Захватив белые флаги, двух горнистов и меня в качестве переводчика, господин бургомистр выехал в неприятельский лагерь. Вскоре мы наткнулись на американский патруль…
– Два слова о вашем настроении в тот момент, – сказал Савельев, – душевная боль, скорбь патриота, оскорбленное национальное самолюбие и тому подобное? Быть может, кто-нибудь из вас плакал?
– Нет… мы не плакали, – сказал Фосс своим рассудительным голосом. – Я отвлекся приготовлениями к предстоящей мне роли драгомана и мысленно повторял спряжения неправильных английских глаголов. У господина бургомистра горечь поражения несколько умерялась упованиями на предстоящее расширение операций по сбыту пуговиц… Увидев американцев, господин бургомистр, согласно постановлениям Гаагской конференции тысяча девятьсот седьмого года о законах и обычаях ведения сухопутной войны, взмахнул белыми флагами, а горнисты затрубили в свои рожки.
В этот момент действительно гражданская скорбь коснулась нас своим траурным крылом. Мы понимали, что сейчас мы станем участниками великой исторической сцены, подобной Компьену, полной трагизма, но и не лишенной мрачной величественности. Во всяком случае мы готовились держать себя с достоинством. Господин фон Шлеппен шепнул мне:
– Если они попробуют унижать честь Германии, я уйду, подобно тому как граф Брокдорф-Ранцау в тысяча девятьсот восемнадцатом году удалился из зала Версаля…
Американцы – их было там четыре солдата – сидели на земле и играли в карты. Один из них сказал:
– Боб, проводи этих слюнявых фрицев к начальнику. Джек сыграет за тебя.
– А черта лысого не хочешь? – язвительно сказал Боб. – Я вижу тебя насквозь, Том; ты хочешь в мое отсутствие поправить свои дела. Я для тебя слишком сильный партнер…
– Заткнись ты, курносый бульдог! – сказал Том. – Я уже три раза водил фрицев, а ты только один. Ты, видно, приехал в Европу набирать жир, а не воевать…
Между ними завязалась перебранка. Несколько раз они вскакивали, подуськиваемые товарищами, засучивали рукава, но потом садились обратно.
В конце концов тот, которого звали Джек, сказал нам: – Вот что, ребята, идите к начальнику сами. Вы, фрицы, любите, чтобы вас за уздечку водили, как слепых мулов. Вы же видите, мы заняты. Ну-ка, топайте попроворней, сукино отродье!
Он любезно указал нам дорогу, и вскоре мы добрались до палатки начальника. Но права римская мудрость: «Festina lente» Поспешай медленно (лат.).
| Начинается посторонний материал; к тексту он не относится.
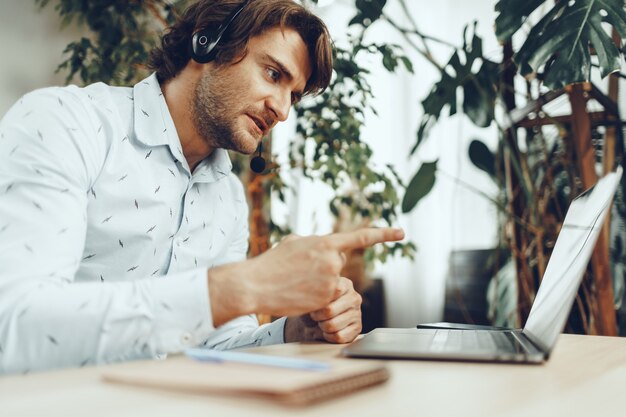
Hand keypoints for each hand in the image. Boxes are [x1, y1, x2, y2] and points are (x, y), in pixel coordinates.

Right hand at [207, 227, 403, 325]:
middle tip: (302, 271)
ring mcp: (331, 280)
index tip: (401, 233)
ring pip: (334, 281)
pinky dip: (317, 296)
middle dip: (325, 266)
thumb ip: (315, 243)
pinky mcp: (327, 298)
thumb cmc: (272, 263)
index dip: (383, 234)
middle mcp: (332, 260)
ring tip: (297, 282)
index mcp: (325, 242)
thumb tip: (325, 247)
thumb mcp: (293, 243)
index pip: (360, 237)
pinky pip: (328, 296)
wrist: (257, 285)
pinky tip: (300, 294)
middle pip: (339, 262)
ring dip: (320, 282)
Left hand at [285, 277, 361, 342]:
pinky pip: (338, 336)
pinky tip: (328, 332)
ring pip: (333, 325)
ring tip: (322, 323)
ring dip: (322, 327)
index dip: (317, 301)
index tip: (313, 303)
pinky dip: (329, 336)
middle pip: (329, 310)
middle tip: (315, 316)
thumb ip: (314, 291)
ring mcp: (357, 314)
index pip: (333, 290)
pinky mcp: (357, 329)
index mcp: (345, 284)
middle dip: (317, 316)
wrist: (313, 324)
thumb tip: (312, 294)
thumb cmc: (313, 307)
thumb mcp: (311, 296)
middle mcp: (354, 297)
. Мы зря спешили. Начальник еще спал. Возле палатки скопилось много немцев, дожидаясь его пробуждения.
– Кто последний? – осведомился господин фон Шлеппен.
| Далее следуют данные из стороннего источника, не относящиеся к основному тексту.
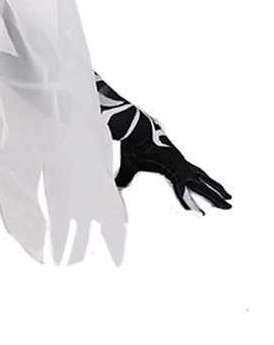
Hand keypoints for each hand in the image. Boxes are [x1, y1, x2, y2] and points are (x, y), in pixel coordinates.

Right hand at [115, 122, 231, 214]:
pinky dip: (190, 204)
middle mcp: (180, 165)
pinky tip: (199, 215)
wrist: (134, 130)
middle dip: (215, 190)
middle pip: (202, 181)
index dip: (197, 188)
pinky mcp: (174, 170)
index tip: (206, 196)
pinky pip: (183, 192)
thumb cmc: (132, 146)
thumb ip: (124, 179)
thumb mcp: (129, 167)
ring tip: (230, 202)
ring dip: (216, 194)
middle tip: (228, 198)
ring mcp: (180, 166)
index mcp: (172, 165)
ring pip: (202, 184)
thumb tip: (114, 188)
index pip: (189, 179)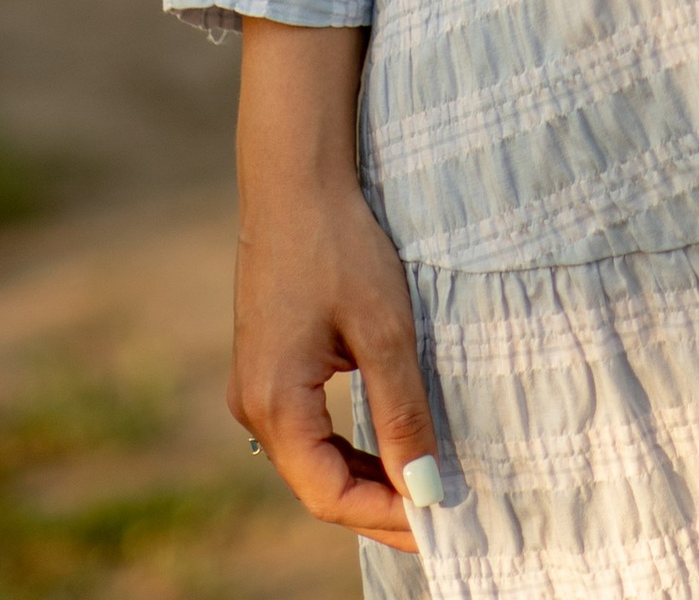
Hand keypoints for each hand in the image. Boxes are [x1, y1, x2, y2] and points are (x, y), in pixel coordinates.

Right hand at [229, 20, 436, 543]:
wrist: (295, 176)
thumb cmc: (339, 243)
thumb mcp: (384, 329)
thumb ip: (403, 413)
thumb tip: (427, 490)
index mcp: (274, 404)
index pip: (329, 494)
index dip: (386, 516)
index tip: (442, 523)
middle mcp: (254, 404)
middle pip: (319, 483)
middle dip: (379, 504)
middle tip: (443, 515)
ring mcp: (257, 385)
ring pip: (315, 457)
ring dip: (368, 475)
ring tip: (426, 485)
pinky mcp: (269, 364)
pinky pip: (310, 427)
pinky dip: (351, 444)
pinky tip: (391, 443)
Отозвался пожилой господин в канотье и дымчатых очках.
– Придется ждать, – молвил господин фон Шлеппен, опускаясь на скамью подле него, и философски добавил: – Ничего не поделаешь, мы живем в эпоху очередей…
Часа через два мы услышали шум в палатке. Начальник проснулся. Потом он брился и завтракал. Наконец он вышел к нам. Это был молодой первый лейтенант.
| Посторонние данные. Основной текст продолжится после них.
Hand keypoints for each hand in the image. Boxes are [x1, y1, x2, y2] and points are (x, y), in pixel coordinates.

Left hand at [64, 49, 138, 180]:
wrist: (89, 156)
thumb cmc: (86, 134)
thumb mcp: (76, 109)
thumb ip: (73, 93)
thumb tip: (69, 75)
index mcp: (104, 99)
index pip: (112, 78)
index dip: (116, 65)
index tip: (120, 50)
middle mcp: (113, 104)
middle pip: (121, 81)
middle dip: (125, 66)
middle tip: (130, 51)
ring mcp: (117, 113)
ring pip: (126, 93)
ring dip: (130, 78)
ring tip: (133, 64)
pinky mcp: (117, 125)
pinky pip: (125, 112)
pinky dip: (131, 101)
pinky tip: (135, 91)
– Всё парламентеры? – сказал он, зевнув. – Капитулируете? Безоговорочно? Откуда?
Послышались возгласы:
– Из Швейдница!
– Из Бёрлица!
– Из Гретенганухёна!
– Из Цербста!
– Ладно, – сказал господин первый лейтенант, – подходите в порядке очереди к писарю и подписывайте свои капитуляции. Только не толкайтесь и де галдите. Майор еще спит.
Рядом со складным столом сидел штабной сержант. У него были приготовлены бланки о безоговорочной капитуляции, и видимо, отпечатанные в полевой типографии.